1. The problem statement, all variables and given/known data
A motor with wheel is attached to the end of a pole. The device is initially vertical and at rest when the motor is switch on and supplies torque τ to the axle. As the wheel begins to roll clockwise, does the top of the pole moves to the left or to the right?

3. The attempt at a solution
I am confused by this problem, because as the motor exert the torque to the wheel, doesn't the wheel exert the same torque to the motor? So if I take off the wheel and look at only the free body diagram of the rod&motor, then torque acting on it would be counter-clockwise, so the rod would move to the left. But the wheel is turning clockwise, so it should be moving to the right also (?).

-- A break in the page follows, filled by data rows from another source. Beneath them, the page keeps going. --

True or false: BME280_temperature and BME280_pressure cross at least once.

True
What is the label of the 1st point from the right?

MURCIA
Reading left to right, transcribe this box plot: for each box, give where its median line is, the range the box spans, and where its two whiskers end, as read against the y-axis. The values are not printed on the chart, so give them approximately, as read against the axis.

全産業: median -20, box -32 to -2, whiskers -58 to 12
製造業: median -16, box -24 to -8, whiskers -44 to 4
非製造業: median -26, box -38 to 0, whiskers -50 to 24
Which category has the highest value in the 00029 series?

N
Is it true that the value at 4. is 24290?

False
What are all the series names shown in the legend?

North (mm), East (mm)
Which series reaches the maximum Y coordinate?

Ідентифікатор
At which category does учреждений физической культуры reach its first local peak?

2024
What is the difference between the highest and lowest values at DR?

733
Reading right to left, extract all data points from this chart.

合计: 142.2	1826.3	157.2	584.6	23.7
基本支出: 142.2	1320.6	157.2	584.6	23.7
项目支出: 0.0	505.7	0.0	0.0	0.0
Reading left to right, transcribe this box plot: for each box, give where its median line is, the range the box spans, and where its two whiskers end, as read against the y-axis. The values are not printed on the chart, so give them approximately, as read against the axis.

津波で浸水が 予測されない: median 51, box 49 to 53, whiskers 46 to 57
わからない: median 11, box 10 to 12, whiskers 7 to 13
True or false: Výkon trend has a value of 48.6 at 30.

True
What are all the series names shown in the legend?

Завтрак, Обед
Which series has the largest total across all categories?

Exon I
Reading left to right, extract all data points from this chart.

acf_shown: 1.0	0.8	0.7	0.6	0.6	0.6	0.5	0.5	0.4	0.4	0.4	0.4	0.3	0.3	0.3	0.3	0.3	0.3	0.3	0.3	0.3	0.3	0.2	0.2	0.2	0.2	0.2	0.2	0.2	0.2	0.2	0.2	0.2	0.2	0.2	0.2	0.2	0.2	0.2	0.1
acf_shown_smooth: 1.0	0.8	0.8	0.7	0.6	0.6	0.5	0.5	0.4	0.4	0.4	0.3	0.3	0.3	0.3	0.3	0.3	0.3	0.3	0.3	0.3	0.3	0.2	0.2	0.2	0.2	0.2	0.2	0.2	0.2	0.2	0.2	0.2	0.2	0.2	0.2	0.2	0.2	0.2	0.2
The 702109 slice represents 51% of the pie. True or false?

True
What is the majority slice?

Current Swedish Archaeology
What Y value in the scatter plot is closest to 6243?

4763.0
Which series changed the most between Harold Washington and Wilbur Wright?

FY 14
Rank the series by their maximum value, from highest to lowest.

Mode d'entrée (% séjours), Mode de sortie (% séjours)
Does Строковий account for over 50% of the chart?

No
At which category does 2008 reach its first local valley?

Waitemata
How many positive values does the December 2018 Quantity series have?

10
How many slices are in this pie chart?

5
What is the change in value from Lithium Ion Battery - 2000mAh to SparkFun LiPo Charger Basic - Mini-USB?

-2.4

How should I consider the problem?

- Thanks

2. Dec 4, 2008

### LowlyPion

The motor is attached to the pole. So shouldn't the pole reflect the rotational motion of the motor in producing the torque. (That action/reaction thing?)

3. Dec 4, 2008

### saltine

So the pole will fall to the left with respect to the axle, while the axle will be translating to the right?

4. Dec 5, 2008

### LowlyPion

That's what it looks like to me.

5. Dec 5, 2008

### saltine

To calculate the translation acceleration at the axle, I would related the clockwise τ to α by

α = τ/I ... (1)

Then if the wheel rolls without slipping, then a = r α. In (1), what I should I be using? Is it just the moment of inertia of the wheel? Does the mass of the pole have an effect? I am thinking that since τ is given, whatever effect the mass has must be taken care of by τ, so I would be that of the wheel only.

atransx = r τ/I = 2 τ/mr

Then I use the counterclockwise τ to get the acceleration at the top of the rod by using the moment of inertial of the rod.

atangx = -r τ/I = - 3τ/m(2d) = -1.5τ/md ... (3)

Summing them up:

atopx = ( 2/r - 1.5/d ) τ/m ... (4)

This means that whether the rod fall to the left or the right depends on r and d. In particular when:

(2d - 1.5r)/(rd) > 0
d > 0.75 r

The top of the rod would be moving forward. According to the drawing, since d is longer than r (not to mention 2 times d, which is the length of the rod), the rod will be moving to the right (while falling counter-clockwise).

Is this interpretation correct?

But now I have another question:

Suppose the rod is shorter than r, how do I know that the wheel would turn at all? How do I know that the motor is not just spinning itself about the axle, while the wheel does not move?